My recent post entitled a secular warning for the airlines elicited a lot of comments from the pilot community. The comments fall mainly into the category of “if there is a pilot shortage why am I so badly paid/poorly treated?”
Don't confuse secular with cyclical effects
My answers consist of several parts. First, don’t confuse the secular effect with the cyclical effect. With airlines from Aloha to Frontier going into Chapter 11, a possible Delta-Northwest merger in the works and the US economy in recession, there should be a surplus of pilots in the short term – that’s the cyclical effect. The longer term secular effect is found at the age demographics of most flying clubs that I have visited – there are few members in their 20s and 30s. Members below the age of 50 seem to be the “young pups”.
Some airlines have begun to address this problem by doing their own training, which takes a long time to pay off, or moving to the multi-crew pilot concept in which someone gets qualified as a member of a cockpit crew instead of a pilot. Under this scheme, it is possible to qualify as a member of a cockpit crew without being qualified as a private pilot. This solution seems to be just a case of the blind leading the blind.
Pilots reap what they sow
The history of poor pay for pilots is related to the number of people who love flying.
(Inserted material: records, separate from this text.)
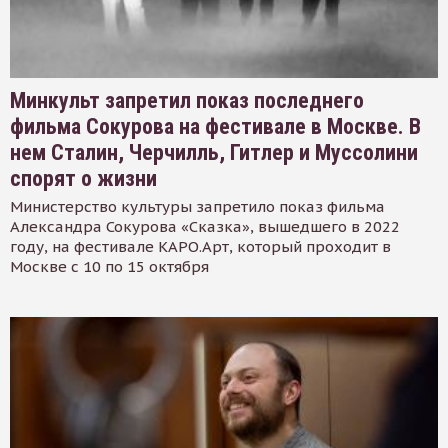
Минкульт запретил показ последнего
фильма Сокурова на фестивале в Москве. В
нем Сталин, Черчилль, Гитлер и Муссолини
спорят о жизни
Министерство культуры запретило показ фильма
Александра Сокурова «Сказка», вышедшего в 2022
году, на фестивале КАРО.Арт, который проходит в
Москве с 10 по 15 октября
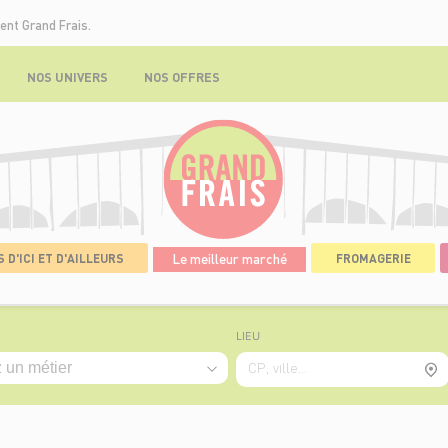
ent Grand Frais.
NOS UNIVERS
NOS OFFRES
 D'ICI ET D'AILLEURS
Le meilleur marché
FROMAGERIE
LIEU
CP, ville...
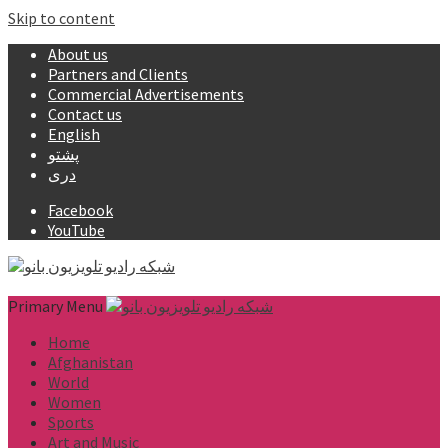
Skip to content
About us
Partners and Clients
Commercial Advertisements
Contact us
English
پشتو
دری
Facebook
YouTube
Primary Menu
Home
Afghanistan
World
Women
Sports
Art and Music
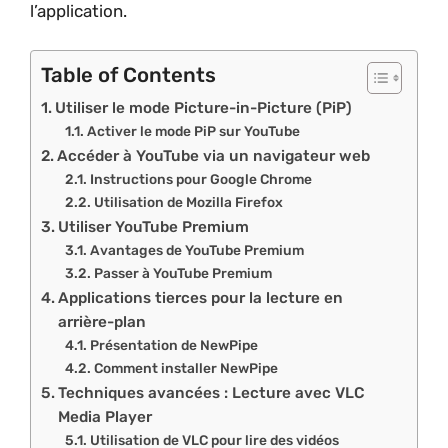
l’application.
Table of Contents
Utiliser le mode Picture-in-Picture (PiP)
Activer le mode PiP sur YouTube
Accéder à YouTube via un navigateur web
Instructions pour Google Chrome
Utilisation de Mozilla Firefox
Utiliser YouTube Premium
Avantages de YouTube Premium
Passer à YouTube Premium
Applications tierces pour la lecture en
arrière-plan
Présentation de NewPipe
Comment installer NewPipe
Techniques avancées : Lecture avec VLC
Media Player
Utilisation de VLC pour lire des vidéos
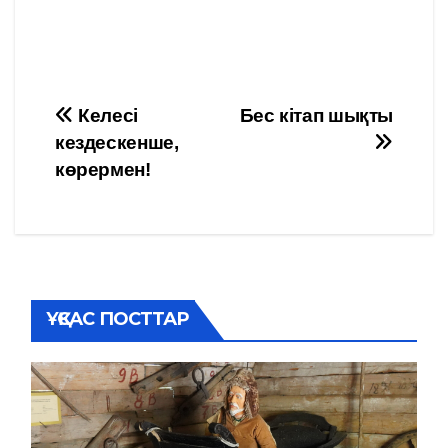
Навигация
Келесі
Бес кітап шықты
кездескенше,
по
көрермен!
записям
ҰҚСАС ПОСТТАР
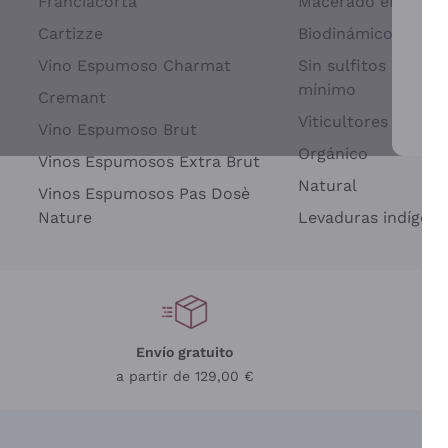
Franciacorta
Macerado en piel d
Cartizze
Biodinámico
Vino Espumoso Charmat
Sin sulfitos añadid
mínimo
Cremant
Viticultores Indep
Vino Espumoso Brut
Par
Orgánico
Vinos Espumosos Extra Brut
Natural
Vinos Espumosos Pas Dosè
Nature
Levaduras indígena
Envío gratuito
a partir de 129,00 €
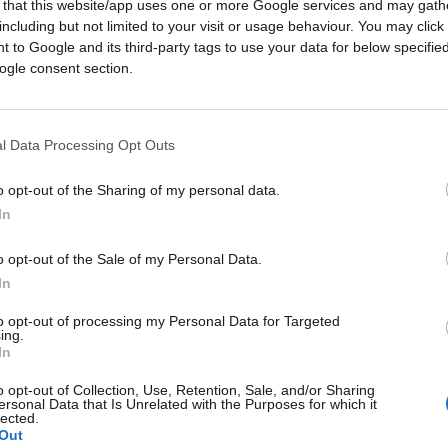
 that this website/app uses one or more Google services and may gath
including but not limited to your visit or usage behaviour. You may click 
 to Google and its third-party tags to use your data for below specifi
ogle consent section.
l Data Processing Opt Outs
GENZASANITARIA
#GIUSEPPE CONTE
o opt-out of the Sharing of my personal data.
In
213
o opt-out of the Sale of my Personal Data.
In
Leggi i commenti
to opt-out of processing my Personal Data for Targeted
ing.
In
o opt-out of Collection, Use, Retention, Sale, and/or Sharing
ersonal Data that Is Unrelated with the Purposes for which it
lected.
sa di controllare chi ha
Out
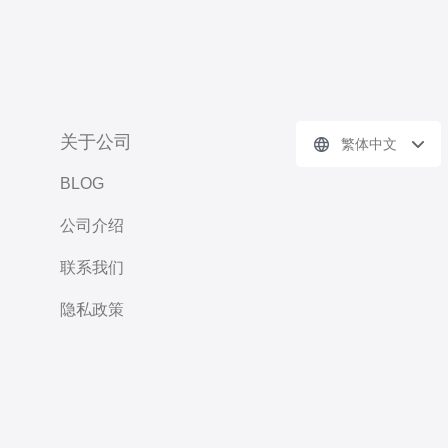
关于公司
繁体中文
BLOG
公司介绍
联系我们
隐私政策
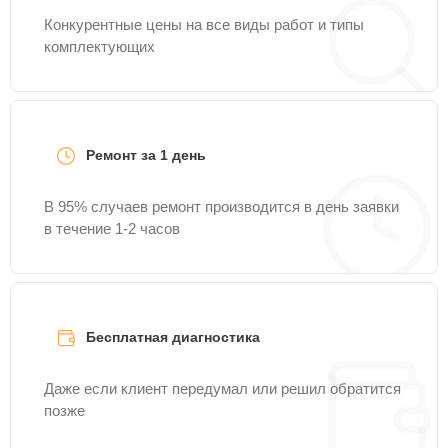
Конкурентные цены на все виды работ и типы
комплектующих
Ремонт за 1 день
В 95% случаев ремонт производится в день заявки
в течение 1-2 часов
Бесплатная диагностика
Даже если клиент передумал или решил обратится
позже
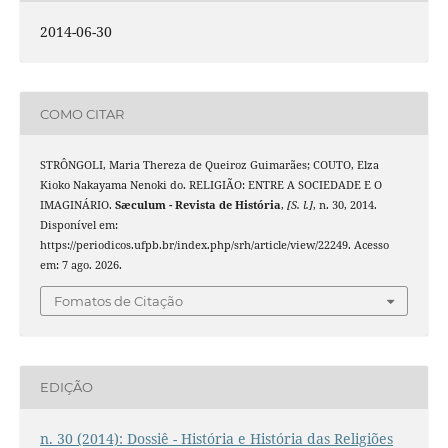
2014-06-30
COMO CITAR
STRÔNGOLI, Maria Thereza de Queiroz Guimarães; COUTO, Elza
Kioko Nakayama Nenoki do. RELIGIÃO: ENTRE A SOCIEDADE E O
IMAGINÁRIO.
Sæculum - Revista de História
,
[S. l.]
, n. 30, 2014.
Disponível em:
https://periodicos.ufpb.br/index.php/srh/article/view/22249. Acesso
em: 7 ago. 2026.
Fomatos de Citação
EDIÇÃO
n. 30 (2014): Dossiê - História e História das Religiões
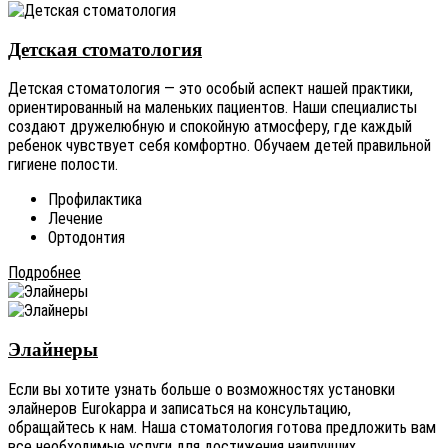
Детская стоматология
Детская стоматология — это особый аспект нашей практики,
ориентированный на маленьких пациентов. Наши специалисты
создают дружелюбную и спокойную атмосферу, где каждый
ребенок чувствует себя комфортно. Обучаем детей правильной
гигиене полости.
Профилактика
Лечение
Ортодонтия
Подробнее
Элайнеры
Если вы хотите узнать больше о возможностях установки
элайнеров Eurokappa и записаться на консультацию,
обращайтесь к нам. Наша стоматология готова предложить вам
все необходимые услуги для достижения наилучших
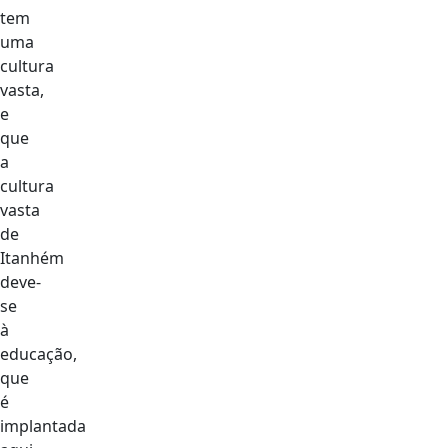
tem
uma
cultura
vasta,
e
que
a
cultura
vasta
de
Itanhém
deve-
se
à
educação,
que
é
implantada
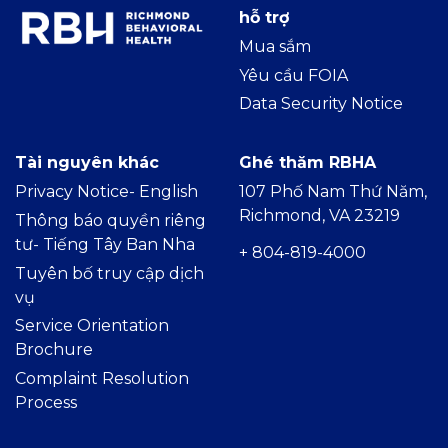
hỗ trợ
Mua sắm
Yêu cầu FOIA
Data Security Notice
Tài nguyên khác
Ghé thăm RBHA
Privacy Notice- Englis
h
107 Phố Nam Thứ Năm,
Richmond, VA 23219
Thông báo quyền riêng
tư- Tiếng Tây Ban Nha
+ 804-819-4000
Tuyên bố truy cập dịch
vụ
Service Orientation
Brochure
Complaint Resolution
Process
There are many pilots who would still say that they have the greatest job in the world despite the mediocre pay scales, long hours away from home, etc. If you are willing to accept those conditions in exchange for the experience of flying for a living, who do you have to blame for that?
Still a lot of denial out there about the secular trend
Nevertheless, I continue to be disappointed by the reaction to this secular trend. A recent discussion of air travel in 10 years by a number of observers in the aviation industry was mostly a case of people talking their own “book”, an indication that the industry remain in denial over the looming pilot shortage.